## Aim of the task
Once the line with "130: (291, 273)" is found in the data, output it and each following line exactly, up to and including the line with "187: (104, 224)", and nothing before or after.

=======

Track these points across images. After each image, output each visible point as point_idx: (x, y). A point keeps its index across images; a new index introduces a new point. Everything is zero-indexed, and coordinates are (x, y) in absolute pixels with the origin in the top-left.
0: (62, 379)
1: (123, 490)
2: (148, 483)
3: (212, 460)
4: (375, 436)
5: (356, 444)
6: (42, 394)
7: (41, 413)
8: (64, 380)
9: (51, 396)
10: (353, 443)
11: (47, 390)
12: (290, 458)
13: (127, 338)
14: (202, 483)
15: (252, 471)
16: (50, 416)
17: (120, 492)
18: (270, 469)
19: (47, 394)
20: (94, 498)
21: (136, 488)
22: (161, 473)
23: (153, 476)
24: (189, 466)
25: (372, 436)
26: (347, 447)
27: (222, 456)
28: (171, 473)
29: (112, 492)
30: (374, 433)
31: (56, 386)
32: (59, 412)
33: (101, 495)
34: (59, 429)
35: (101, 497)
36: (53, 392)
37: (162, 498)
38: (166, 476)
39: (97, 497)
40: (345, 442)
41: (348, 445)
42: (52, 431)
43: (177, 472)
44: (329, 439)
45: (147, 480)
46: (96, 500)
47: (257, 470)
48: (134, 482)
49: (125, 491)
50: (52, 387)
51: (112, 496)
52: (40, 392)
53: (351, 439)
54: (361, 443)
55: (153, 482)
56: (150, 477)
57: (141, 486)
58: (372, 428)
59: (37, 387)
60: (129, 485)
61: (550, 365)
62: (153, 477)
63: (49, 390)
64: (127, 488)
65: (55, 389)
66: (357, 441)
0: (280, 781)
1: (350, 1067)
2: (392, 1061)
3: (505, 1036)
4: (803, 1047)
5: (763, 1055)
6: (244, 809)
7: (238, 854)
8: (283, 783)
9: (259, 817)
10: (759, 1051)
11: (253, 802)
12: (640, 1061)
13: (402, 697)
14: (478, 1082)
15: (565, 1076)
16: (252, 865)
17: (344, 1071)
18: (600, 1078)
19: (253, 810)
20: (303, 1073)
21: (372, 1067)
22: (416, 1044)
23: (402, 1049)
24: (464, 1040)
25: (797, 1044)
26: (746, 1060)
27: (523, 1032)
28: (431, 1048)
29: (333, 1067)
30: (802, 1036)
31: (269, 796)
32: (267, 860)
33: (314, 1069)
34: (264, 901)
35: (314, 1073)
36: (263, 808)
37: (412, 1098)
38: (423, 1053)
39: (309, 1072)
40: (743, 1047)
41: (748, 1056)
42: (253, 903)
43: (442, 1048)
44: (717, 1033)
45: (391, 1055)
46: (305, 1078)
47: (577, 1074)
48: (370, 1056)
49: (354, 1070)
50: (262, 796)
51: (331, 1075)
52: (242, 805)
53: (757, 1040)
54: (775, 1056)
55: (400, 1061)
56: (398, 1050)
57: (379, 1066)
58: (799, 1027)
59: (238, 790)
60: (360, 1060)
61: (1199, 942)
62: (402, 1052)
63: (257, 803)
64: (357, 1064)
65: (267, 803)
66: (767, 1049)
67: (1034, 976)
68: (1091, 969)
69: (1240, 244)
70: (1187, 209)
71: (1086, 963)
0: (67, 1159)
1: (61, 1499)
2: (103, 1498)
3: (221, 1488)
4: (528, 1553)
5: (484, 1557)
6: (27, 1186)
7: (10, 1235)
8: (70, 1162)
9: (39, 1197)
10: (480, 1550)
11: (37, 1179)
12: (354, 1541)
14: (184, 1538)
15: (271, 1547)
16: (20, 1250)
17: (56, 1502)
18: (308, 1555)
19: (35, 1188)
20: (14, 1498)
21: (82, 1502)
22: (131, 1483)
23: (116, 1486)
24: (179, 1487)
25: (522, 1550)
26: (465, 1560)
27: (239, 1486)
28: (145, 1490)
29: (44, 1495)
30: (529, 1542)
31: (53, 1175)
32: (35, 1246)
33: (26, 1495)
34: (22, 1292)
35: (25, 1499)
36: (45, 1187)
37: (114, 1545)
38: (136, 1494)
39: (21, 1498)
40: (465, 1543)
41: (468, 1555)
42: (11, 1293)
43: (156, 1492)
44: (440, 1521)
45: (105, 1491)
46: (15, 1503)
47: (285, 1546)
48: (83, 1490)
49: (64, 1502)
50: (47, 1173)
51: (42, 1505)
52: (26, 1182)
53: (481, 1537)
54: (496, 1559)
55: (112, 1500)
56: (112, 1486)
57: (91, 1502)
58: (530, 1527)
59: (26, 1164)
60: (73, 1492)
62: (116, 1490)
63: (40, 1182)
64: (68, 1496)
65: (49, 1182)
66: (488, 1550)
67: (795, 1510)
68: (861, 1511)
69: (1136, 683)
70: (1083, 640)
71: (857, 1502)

=======

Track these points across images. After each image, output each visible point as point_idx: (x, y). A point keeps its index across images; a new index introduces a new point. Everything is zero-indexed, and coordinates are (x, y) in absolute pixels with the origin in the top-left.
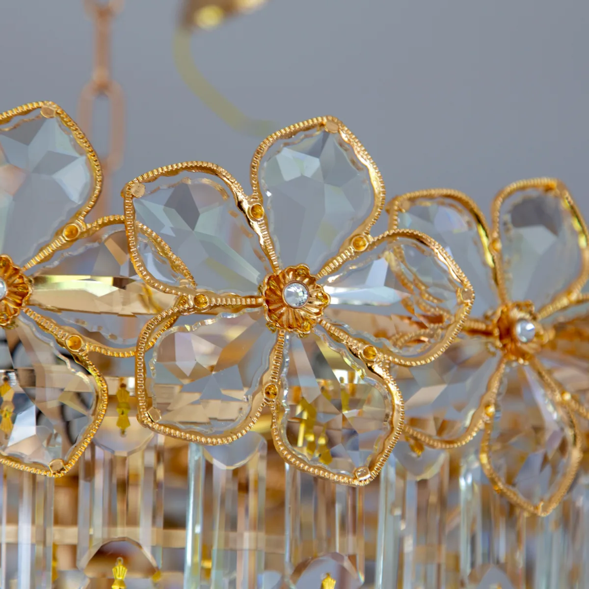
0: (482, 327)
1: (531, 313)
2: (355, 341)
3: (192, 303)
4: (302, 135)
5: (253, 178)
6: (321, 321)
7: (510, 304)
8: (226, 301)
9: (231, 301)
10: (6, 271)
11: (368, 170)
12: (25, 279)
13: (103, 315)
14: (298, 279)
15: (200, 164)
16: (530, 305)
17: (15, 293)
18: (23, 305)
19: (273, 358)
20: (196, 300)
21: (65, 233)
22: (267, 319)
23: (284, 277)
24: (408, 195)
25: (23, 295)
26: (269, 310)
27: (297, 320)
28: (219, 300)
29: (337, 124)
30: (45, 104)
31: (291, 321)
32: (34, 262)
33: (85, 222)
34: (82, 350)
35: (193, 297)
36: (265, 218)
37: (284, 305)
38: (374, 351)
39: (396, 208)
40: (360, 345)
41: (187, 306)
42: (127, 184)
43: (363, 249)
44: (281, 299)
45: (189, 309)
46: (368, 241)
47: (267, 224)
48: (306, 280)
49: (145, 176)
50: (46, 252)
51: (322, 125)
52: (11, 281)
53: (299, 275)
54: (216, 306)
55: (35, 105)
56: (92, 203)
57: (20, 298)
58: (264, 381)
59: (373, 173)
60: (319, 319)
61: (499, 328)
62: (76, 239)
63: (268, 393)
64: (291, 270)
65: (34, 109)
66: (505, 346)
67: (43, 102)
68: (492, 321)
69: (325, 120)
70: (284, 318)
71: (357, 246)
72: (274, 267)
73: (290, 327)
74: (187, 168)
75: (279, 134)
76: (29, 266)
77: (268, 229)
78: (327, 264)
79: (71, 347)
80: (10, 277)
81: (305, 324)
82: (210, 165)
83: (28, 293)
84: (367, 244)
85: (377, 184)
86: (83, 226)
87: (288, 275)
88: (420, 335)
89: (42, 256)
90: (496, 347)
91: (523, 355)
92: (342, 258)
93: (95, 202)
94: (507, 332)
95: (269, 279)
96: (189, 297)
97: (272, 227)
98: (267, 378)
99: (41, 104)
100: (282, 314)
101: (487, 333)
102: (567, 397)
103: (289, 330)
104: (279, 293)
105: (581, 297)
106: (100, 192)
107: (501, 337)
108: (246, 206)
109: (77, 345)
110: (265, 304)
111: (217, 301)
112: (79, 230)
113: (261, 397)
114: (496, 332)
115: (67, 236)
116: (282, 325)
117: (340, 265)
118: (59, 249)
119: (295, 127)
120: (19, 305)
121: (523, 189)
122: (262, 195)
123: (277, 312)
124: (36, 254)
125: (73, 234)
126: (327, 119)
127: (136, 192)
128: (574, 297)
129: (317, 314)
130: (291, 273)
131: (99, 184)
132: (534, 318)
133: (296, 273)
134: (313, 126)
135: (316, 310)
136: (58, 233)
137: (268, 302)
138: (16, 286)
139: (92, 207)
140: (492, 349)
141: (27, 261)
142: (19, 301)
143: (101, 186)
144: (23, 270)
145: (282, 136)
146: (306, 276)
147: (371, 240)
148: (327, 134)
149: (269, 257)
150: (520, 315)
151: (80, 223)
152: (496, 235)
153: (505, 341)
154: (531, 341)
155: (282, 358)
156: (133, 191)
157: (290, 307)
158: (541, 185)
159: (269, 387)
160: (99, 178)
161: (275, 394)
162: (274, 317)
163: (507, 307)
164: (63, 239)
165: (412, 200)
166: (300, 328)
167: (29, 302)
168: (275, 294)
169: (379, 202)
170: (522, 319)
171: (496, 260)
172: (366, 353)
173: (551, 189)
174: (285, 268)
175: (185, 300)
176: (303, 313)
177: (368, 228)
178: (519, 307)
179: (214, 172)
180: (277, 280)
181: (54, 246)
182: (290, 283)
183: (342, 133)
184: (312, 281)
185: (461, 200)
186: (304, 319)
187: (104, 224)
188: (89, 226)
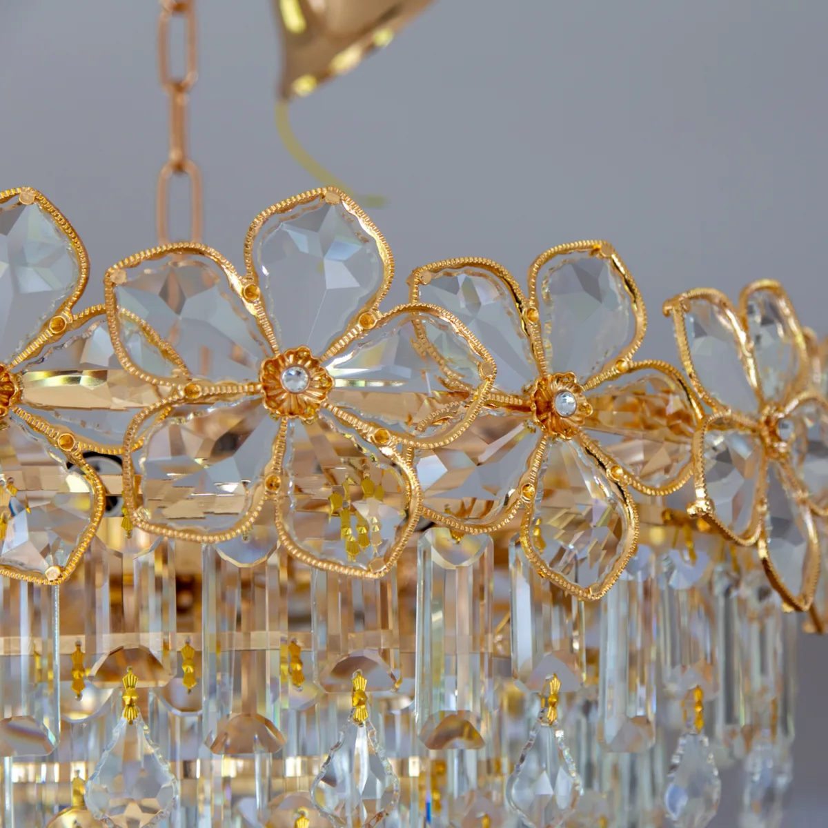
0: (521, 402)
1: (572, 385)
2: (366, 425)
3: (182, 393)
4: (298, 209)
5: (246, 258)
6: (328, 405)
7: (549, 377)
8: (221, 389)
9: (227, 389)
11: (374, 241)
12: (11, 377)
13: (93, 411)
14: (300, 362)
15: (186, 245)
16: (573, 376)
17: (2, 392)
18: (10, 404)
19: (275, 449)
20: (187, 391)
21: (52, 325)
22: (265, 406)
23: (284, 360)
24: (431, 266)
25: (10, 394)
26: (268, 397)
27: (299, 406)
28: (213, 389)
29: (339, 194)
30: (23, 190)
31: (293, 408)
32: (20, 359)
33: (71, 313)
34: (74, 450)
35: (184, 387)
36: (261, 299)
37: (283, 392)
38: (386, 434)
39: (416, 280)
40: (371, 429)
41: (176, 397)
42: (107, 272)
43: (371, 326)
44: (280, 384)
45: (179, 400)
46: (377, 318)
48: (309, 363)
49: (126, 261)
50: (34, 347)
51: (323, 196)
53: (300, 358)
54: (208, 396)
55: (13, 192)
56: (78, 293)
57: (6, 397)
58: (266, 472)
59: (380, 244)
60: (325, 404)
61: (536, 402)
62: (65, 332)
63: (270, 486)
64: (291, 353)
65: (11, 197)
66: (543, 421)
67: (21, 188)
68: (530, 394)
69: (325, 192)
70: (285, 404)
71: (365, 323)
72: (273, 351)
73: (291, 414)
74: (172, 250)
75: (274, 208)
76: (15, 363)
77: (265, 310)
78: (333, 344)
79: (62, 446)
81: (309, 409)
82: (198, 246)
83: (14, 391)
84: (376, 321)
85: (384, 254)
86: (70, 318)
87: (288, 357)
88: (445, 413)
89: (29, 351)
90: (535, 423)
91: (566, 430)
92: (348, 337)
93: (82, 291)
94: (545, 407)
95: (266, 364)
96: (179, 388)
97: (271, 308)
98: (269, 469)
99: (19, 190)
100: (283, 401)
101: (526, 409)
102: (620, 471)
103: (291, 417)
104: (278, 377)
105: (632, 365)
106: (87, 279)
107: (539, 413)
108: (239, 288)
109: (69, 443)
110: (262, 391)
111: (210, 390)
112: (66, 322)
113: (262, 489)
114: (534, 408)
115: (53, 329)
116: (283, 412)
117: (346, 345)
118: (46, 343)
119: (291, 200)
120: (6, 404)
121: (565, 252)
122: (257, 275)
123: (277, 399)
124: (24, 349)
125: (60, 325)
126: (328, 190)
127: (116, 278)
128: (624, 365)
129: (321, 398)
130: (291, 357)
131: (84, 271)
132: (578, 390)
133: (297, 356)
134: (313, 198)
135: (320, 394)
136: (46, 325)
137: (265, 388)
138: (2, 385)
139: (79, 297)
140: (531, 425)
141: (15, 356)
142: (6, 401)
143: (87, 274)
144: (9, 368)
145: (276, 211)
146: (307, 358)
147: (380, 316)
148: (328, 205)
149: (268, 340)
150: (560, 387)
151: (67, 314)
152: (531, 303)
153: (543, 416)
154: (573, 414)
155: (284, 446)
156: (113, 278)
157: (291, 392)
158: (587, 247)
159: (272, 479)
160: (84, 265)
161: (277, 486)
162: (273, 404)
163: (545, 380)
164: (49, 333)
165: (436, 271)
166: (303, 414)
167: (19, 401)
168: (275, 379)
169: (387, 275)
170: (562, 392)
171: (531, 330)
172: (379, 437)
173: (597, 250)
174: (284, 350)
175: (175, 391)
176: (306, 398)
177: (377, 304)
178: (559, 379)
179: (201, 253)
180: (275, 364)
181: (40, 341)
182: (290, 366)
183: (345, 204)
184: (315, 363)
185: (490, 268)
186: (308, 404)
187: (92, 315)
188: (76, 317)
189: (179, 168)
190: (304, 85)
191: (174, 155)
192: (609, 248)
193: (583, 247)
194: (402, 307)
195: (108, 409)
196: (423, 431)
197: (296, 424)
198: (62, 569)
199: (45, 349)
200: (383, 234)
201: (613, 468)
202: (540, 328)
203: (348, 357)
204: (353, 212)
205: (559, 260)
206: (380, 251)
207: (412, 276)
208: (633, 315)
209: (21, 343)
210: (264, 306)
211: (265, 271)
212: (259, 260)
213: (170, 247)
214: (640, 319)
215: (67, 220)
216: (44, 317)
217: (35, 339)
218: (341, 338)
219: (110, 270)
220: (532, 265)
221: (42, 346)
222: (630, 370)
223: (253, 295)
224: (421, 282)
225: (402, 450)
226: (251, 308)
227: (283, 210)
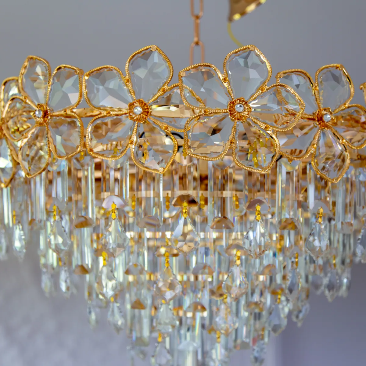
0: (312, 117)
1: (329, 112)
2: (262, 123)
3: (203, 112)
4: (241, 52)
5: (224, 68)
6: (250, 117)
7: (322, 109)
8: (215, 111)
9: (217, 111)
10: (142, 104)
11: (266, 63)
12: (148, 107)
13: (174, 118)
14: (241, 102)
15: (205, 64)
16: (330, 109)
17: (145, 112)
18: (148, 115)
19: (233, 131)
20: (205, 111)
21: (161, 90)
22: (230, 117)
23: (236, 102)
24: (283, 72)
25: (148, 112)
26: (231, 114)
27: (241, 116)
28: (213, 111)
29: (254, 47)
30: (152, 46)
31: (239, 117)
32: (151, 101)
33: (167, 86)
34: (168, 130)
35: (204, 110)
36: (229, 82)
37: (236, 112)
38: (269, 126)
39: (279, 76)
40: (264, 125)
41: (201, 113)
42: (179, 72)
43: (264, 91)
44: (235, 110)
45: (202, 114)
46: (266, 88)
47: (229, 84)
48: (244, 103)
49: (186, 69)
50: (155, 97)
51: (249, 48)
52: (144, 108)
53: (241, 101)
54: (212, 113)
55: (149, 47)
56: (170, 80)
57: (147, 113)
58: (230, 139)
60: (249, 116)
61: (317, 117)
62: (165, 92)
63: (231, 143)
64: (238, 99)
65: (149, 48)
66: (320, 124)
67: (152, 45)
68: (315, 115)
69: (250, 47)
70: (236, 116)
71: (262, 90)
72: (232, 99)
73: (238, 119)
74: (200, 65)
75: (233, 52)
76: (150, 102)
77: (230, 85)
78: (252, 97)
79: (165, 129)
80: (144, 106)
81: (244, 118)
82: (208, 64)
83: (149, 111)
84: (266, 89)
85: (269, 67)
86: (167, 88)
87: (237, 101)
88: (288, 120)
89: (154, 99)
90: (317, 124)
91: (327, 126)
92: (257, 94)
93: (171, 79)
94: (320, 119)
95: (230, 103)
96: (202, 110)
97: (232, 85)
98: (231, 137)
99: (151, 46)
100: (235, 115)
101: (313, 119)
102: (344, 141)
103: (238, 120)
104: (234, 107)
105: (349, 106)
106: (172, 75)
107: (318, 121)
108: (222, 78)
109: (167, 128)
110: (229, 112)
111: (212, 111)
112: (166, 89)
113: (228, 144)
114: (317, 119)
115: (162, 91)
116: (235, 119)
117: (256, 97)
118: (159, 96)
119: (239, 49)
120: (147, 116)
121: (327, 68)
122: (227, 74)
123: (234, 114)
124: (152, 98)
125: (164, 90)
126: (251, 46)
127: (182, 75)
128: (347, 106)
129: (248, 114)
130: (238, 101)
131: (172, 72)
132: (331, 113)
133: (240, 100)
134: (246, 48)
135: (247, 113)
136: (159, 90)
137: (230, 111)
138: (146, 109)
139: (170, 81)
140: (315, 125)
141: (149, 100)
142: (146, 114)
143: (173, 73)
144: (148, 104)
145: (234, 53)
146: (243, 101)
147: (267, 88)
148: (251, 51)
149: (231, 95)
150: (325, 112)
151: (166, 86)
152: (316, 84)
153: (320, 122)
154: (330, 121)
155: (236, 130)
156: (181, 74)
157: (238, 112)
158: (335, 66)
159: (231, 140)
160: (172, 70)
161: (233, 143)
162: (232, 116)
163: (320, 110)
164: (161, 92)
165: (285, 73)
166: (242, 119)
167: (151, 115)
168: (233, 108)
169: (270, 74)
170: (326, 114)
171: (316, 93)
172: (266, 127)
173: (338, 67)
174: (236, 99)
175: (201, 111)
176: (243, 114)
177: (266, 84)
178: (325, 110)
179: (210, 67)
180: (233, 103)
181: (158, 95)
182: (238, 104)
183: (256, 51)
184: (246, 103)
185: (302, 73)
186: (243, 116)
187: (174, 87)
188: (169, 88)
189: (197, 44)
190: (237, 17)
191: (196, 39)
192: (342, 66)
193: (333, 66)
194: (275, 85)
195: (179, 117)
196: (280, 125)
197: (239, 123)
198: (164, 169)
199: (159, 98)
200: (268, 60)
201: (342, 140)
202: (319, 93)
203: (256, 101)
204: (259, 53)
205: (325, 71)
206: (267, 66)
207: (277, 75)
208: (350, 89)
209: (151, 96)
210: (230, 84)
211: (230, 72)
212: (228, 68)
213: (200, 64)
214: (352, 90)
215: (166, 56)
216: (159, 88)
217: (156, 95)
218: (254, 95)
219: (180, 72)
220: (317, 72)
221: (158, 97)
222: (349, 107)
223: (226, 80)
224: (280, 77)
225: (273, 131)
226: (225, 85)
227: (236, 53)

=======

## Answer area
130: (291, 273)
131: (99, 184)
132: (534, 318)
133: (296, 273)
134: (313, 126)
135: (316, 310)
136: (58, 233)
137: (268, 302)
138: (16, 286)
139: (92, 207)
140: (492, 349)
141: (27, 261)
142: (19, 301)
143: (101, 186)
144: (23, 270)
145: (282, 136)
146: (306, 276)
147: (371, 240)
148: (327, 134)
149: (269, 257)
150: (520, 315)
151: (80, 223)
152: (496, 235)
153: (505, 341)
154: (531, 341)
155: (282, 358)
156: (133, 191)
157: (290, 307)
158: (541, 185)
159: (269, 387)
160: (99, 178)
161: (275, 394)
162: (274, 317)
163: (507, 307)
164: (63, 239)
165: (412, 200)
166: (300, 328)
167: (29, 302)
168: (275, 294)
169: (379, 202)
170: (522, 319)
171: (496, 260)
172: (366, 353)
173: (551, 189)
174: (285, 268)
175: (185, 300)
176: (303, 313)
177: (368, 228)
178: (519, 307)
179: (214, 172)
180: (277, 280)
181: (54, 246)
182: (290, 283)
183: (342, 133)
184: (312, 281)
185: (461, 200)
186: (304, 319)
187: (104, 224)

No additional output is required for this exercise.